With new layout modes coming to CSS, including flex and grid, I don't think the statement "float-based & table-based layouts that have remained unimproved to this day" is fair.
Flexbox is a step forward, Grid Layout is awesome but is starting to look like CSS Vars, another spec lost in years of limbo
The myriad of incompatible CSS layout modes, present & coming, are evidence of the lack of a holistic & future-proof foundation. The Constraint CSS primitives can be used to implement Flexbox & Grid Layout in total, not true the other way around. And, such implementations would be fully compatible with each other. BTW, a Grid Layout implementation in GSS is well on its way.

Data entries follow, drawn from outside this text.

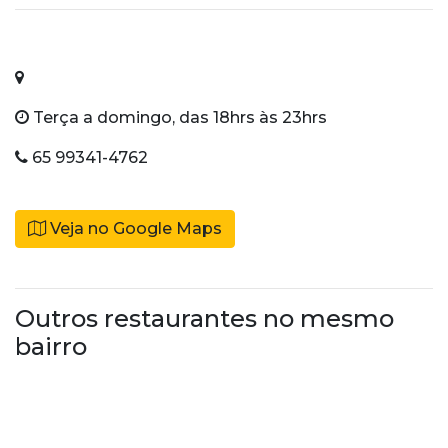
Terça a domingo, das 18hrs às 23hrs
65 99341-4762
Veja no Google Maps
Outros restaurantes no mesmo
bairro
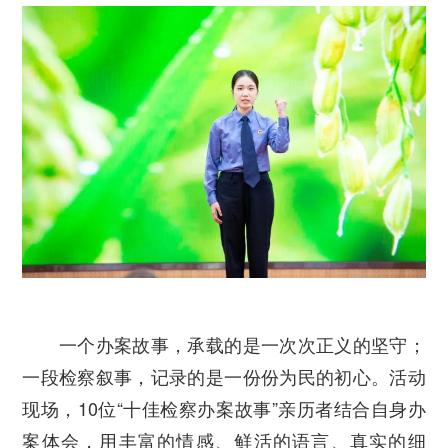
一个办案故事，承载的是一次次正义的坚守；
一段检察叙事，记录的是一份份为民的初心。活动
现场，10位“十佳检察办案故事”亲历者结合自身办
案体会，用丰富的情感、鲜活的语言、真实的细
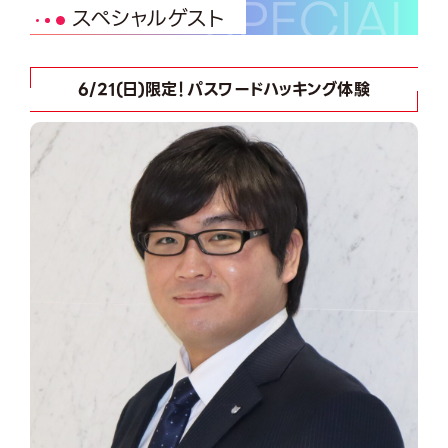
スペシャルゲスト
6/21(日)限定！パスワードハッキング体験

The 2 fundamental layout features lacking in future CSS specs is 1) relative positioning & sizing & 2) true source order independence. Less this is addressed, layout will be tightly coupled with the DOM & good luck centering things
I'm all for improving what we have, and the new GSS system does look interesting and could possibly influence CSS. But I think you're reacting too strongly to CSS. AFAIK the normal, flex, and grid layout modes are compatible (in the sense that you can mix them in one page and have things like flex inside grid elements and vice versa). Being a lurker on some standardisation email lists some of the best engineers in the world are on there taking everything very seriously, including future-proofing since everyone is well aware anything they add now will basically have to be supported forever.
I'm not sure I understand your two complaints (isn't there already position: relative and percentage sizes?), but I think good engineering is always about making tradeoffs, and while I don't understand GSS enough to criticise it I feel it's unlikely to be a silver bullet that magically fixes everything in itself, and will likely have its own quirks and pitfalls as well.